If I could make a film with something important to say, perhaps he would take real pride in what I was doing. So I was receptive when a proposal for a film on the Mahatma - a Sanskrit word meaning 'Great soul' - was put to me in 1962.
The charismatic Ben Kingsley who played the role of Gandhi in the 1982 film
Gandhi was someone the Governor held in very high esteem. Back in 1931, when I was eight years old, Gandhi had come to Britain to take part in discussions about the future independence of India . And we'd seen him together, the Governor and I, at the local cinema in some grainy black-and-white newsreel footage.
I remembered the sneer in the commentator's strangled upper-class vowels as he described the high hopes this small, nut-brown man had for his people. I remembered that Winston Churchill had famously shrugged him off as 'that naked fakir'.
I remembered Gandhi had taken tea with the King at Buckingham Palace , clad only in his loincloth and sandals. When reporters asked if he was under-dressed, the Mahatma retorted: 'I believe His Majesty was wearing enough for both of us.'
One American studio intimated it would back the film if Richard Burton played Gandhi because he was 'sexy'
All this came back to me 30 years later while I sat facing a man named Moti Kothari at the Waldorf in London as he earnestly explained his idea for a film to me. What I remembered with the greatest clarity was how the people around my father and me in the cinema had sniggered during the newsreel, and the Governor saying: 'They don't understand. Gandhi is extraordinary. He is truly a remarkable man.'
That was good enough for me. And so I acceded to Kothari's initial request that I should read a biography of Gandhi.

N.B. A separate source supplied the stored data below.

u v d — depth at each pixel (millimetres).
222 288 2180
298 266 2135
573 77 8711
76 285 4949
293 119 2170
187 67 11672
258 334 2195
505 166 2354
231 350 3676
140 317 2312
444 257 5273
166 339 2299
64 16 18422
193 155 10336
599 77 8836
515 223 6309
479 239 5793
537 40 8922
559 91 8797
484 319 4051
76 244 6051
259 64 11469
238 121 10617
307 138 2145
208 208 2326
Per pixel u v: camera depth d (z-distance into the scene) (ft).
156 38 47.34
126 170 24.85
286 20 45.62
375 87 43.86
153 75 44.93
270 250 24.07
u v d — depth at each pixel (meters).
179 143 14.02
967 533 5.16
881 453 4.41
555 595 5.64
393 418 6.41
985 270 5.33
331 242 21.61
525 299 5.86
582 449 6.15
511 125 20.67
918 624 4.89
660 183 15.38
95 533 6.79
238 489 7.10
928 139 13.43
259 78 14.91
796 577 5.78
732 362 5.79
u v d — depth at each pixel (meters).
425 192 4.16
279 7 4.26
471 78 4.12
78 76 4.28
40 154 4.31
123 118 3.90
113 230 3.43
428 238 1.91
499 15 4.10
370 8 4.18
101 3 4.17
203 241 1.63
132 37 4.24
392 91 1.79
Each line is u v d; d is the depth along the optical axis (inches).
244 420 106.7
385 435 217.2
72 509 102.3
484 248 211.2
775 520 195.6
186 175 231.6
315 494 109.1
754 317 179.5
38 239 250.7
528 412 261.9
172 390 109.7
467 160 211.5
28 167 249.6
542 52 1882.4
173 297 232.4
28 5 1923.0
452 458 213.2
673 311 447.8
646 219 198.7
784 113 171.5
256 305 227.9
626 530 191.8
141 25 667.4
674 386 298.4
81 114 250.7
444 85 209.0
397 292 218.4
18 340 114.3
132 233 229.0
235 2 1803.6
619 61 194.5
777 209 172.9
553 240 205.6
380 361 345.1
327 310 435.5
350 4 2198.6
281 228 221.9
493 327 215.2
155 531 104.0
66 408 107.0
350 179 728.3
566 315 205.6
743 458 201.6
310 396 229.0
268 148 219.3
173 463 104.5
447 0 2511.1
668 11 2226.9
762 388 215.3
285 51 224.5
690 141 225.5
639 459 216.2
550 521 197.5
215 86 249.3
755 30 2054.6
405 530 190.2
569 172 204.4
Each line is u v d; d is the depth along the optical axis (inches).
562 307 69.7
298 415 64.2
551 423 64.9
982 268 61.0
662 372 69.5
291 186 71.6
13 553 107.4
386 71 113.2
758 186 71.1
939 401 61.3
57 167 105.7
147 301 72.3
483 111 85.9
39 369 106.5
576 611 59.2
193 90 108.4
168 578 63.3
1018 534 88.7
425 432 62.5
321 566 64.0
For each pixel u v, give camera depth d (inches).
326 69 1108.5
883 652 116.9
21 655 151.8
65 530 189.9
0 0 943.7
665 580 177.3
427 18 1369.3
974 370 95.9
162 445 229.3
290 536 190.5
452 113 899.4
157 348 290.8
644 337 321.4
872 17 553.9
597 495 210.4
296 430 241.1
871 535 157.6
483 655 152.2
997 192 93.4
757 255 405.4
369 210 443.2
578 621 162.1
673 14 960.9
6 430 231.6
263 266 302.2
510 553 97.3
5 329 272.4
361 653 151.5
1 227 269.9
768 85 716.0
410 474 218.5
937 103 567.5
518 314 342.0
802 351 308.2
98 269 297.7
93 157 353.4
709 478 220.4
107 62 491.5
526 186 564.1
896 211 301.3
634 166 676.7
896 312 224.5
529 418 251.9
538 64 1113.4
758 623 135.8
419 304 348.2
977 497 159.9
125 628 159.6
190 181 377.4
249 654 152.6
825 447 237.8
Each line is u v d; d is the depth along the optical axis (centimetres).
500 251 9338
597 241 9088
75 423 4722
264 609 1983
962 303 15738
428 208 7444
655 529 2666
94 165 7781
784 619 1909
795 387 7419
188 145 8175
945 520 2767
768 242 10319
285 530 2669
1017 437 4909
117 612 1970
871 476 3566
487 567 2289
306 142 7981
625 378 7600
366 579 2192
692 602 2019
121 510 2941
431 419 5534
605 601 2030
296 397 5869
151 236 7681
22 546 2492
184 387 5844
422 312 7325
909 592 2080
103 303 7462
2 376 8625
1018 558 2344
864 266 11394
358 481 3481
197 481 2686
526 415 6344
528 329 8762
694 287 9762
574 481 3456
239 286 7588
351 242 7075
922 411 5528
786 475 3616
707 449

I didn't know Kothari at all. He had rung me out of the blue after getting my number from a mutual friend. He was very insistent and despite some misgivings, I agreed to meet him.
A grave, middle-aged Indian, he was a dedicated follower of Gandhi who had left India in disgust following the Mahatma's assassination in January
1948. Now he felt he had a mission to disseminate the story of his life.
His assertion that I was the person to make such a film took me by surprise. A screen actor since 1942, I had been fortunate enough to achieve star billing and all the trappings of celebrity. But I'd found myself typecast as the cheeky Cockney in stories which seemed to lack any real artistry or substance.
In an effort to achieve something worthwhile, I'd recently become an independent producer, but, at the time of my meeting with Mr Kothari, I could lay claim to only two low-budget films with a third in production. I certainly hadn't directed anything.
I began reading the biography and less than a tenth of the way through something knocked me for six. The young Gandhi, then a newly qualified lawyer practising in South Africa , was walking along a pavement with a friend when two white men approached from the opposite direction.
Gandhi's friend pulled him into the gutter to let the lordly pair pass unimpeded, as was customary at the time. After they'd gone Gandhi said calmly to his companion: 'It has always been a mystery to me that men should feel themselves honoured by the humiliation of their fellow human beings.'
I was thunderstruck. He was then in his early 20s and, for me, this observation demonstrated a perception far beyond his years - one that was, indeed, as the Governor had said, truly remarkable.
I rang Mr Kothari to ask if his project had any backers. 'Money,' I said. 'Have you got any money to make the film?'
He sounded bewildered. 'No, Mr Attenborough, I don't have any money.'
I took a deep breath and told him I would assemble the funding because I was determined this film would be made. What was more, I would direct it myself.
This was totally insane. Why would anyone in their right mind entrust the direction of a major production, set in a faraway land and no doubt costing a fortune, to an actor totally devoid of any relevant experience?
Award-winner: Richard Attenborough on the set of Gandhi
The only person who supported me in this patently absurd ambition was my wife, Sheila. She said if this was something I really cared about, then I shouldn't let anything or anyone put me off.
What neither of us realised was that the filming of Gandhi would impact on every aspect of our lives and those of our three young children for years to come. At that time, we owned our Queen Anne house in Richmond outright.
I had a Rolls with a personalised number-plate and Sheila had a Jag. We had the beginnings of an art collection. We had a nanny and a chauffeur. Bills came in and they were paid. All this, with one phone call, I was placing in jeopardy.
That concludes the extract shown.